Neuromuscular warm-up lowering lower leg injuries

"In girls' high school sports, injury rates per 1,000 athlete exposures are highest in soccer (2.36) and basketball (2.01). Knee injuries are the most common cause of permanent disability in female high school basketball players, accounting for up to 91 percent of season-ending injuries and 94 percent of injuries requiring surgery."

 
 Cynthia R. LaBella, M.D. got together a team and set out to find out that if a neuromuscular warm-up before games and practices would lower the incidence of lower leg injuries in female athletes. 1,492 girls took place in the study. 737 athletes where included in the intervention group in which the warm-up would be instituted, and 755 athletes where in the control group which had no neuromuscular warm-up.
The neuromuscular warm-up included progressive strengthening, balance, plyometric exercises (that included quick jumping exercises) and agility exercises.
According to the article, the results by Cynthia R. LaBella, M.D. and her team where as follows:
  • The control group - 96 leg injuries
  • The intervention group - 50 leg injuries
  • The control group - 13 girls with two leg injuries
  • The intervention group - 2 girls with two leg injuries
  • All the non-contact leg injuries that needed surgical intervention occurred only in the control group
  • There was a slightly (insignificantly) lower rate of acute-onset leg injury in teams that used warm-up more frequently
"Coach-led neuromuscular warm-up reduces noncontact lower extremity injuries in female high school soccer and basketball athletes from a mixed-ethnicity, predominantly low-income, urban population. These findings suggest that neuromuscular training should be routine in girls' high school soccer and basketball."
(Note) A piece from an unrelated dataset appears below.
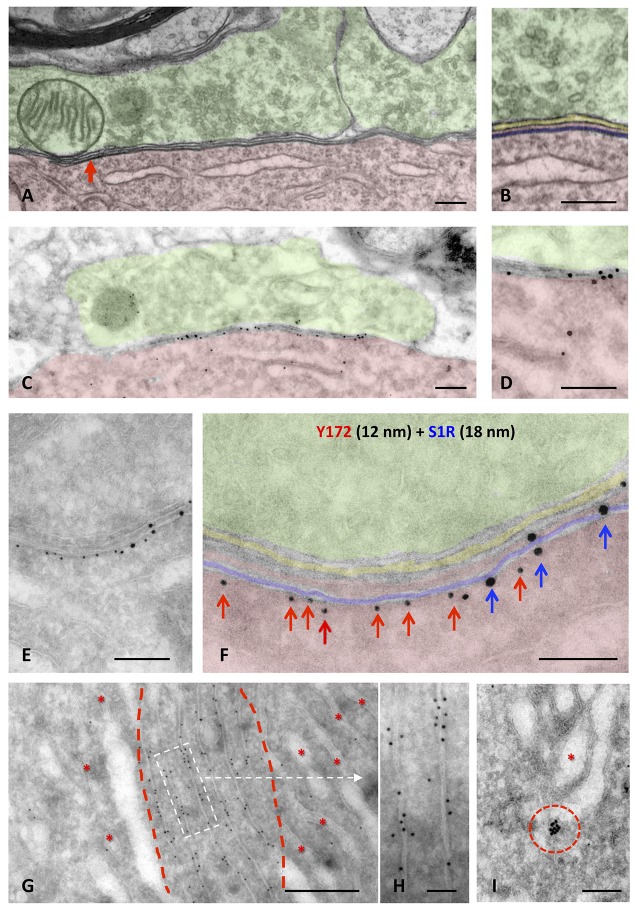
Ultrastructural localization of Y172 immunogold staining in the spinal cord and hypoglossal MNs of adult (P75) mice. (A,B) A C-bouton on a spinal cord MN cell body (shaded in red) observed by the electron microscopy after conventional processing; presynaptic terminals (shaded in green) were filled with small clear synaptic vesicles and some mitochondria. Adjacent and closely associated with the postsynaptic membrane, a flattened cistern of the endoplasmic reticulum (ER; shaded in blue), corresponding to the subsurface cistern (SSC), was observed (more detailed in B); the intersynaptic extracellular space is shaded in yellow. (C,D) A C-bouton detected in an ultrathin cryosection of an MN after double immunolabeling with different sizes of nanogold particles depicted at middle magnification. To facilitate the identification of C-bouton synaptic organization in a less structurally defined cryosection, compare (C,D) with (A,B). Note also the accumulation of gold particles representing Y172 immunoreactivity at the postsynaptic region of the C-bouton (shaded in red). (E,F) A higher magnification image showing a double immunogold labeling of a C-bouton synaptic site using the Y172 antibody (red arrows) and an anti-S1R antibody as SSC marker (blue arrows), visualized with 12-nm and 18-nm particles, respectively. To facilitate the localization of the immunolabeling, the coloring of the synaptic subcompartments in (F) is the same as that in (A,B); Y172 antibody immunoreactivity was located on the outer surface of SSC membrane (red arrows) and clustered separately from S1R immunoreactivity (blue arrows). (G,H) Y172 immunoreactivity was also associated with stacked membrane sheets of the ER (delimited by red dashed lines); other ER regions containing less compact cisterns (*) were devoid of labeling. (H) A detailed image of the ER (delimited by the white dashed-line rectangle in G) immunolabeled with the Y172 antibody revealed that gold particles were mainly associated with the external surface of the ER membranes. (I) Y172 immunolabeling was also observed in vesicles (delimited by the red dashed circle) adjacent to the Golgi apparatus (*). Scale bars: A–F = 200 nm; G = 500 nm; H,I = 100 nm.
This just further proves the point of how important pre-competition warm-ups are. Not just jogging, increase your heart-rate, kind of warm ups but functional sports specific warm-ups. Nearly 1,500 athletes is a pretty good sample size so it is safe to say that neuromuscular warm-ups will decrease lower leg injuries. They will not disappear completely because this does not take into account for traumatic acute injuries.

1 comment:

  1. This is a very intresting article and I agree with the findings for the study. Athletes should have a dynamic workout dealing with neuromuscular control in an athlete. It is important because athletes need to warm up the muscles that they are going to use in the particular event. If the athletes just take a jog around the field for a soccer game and do not engage the muscles used for pivoting, shooting, and sprinting, then there could be a definate possibility that a knee injury could occur. It is important as athletic trainers that we inform coaches of the increased injury rate without a proper warm-up. This is the kind of information that we can show to the coaches to back up our claims of a dynamic neuromuscular workoout.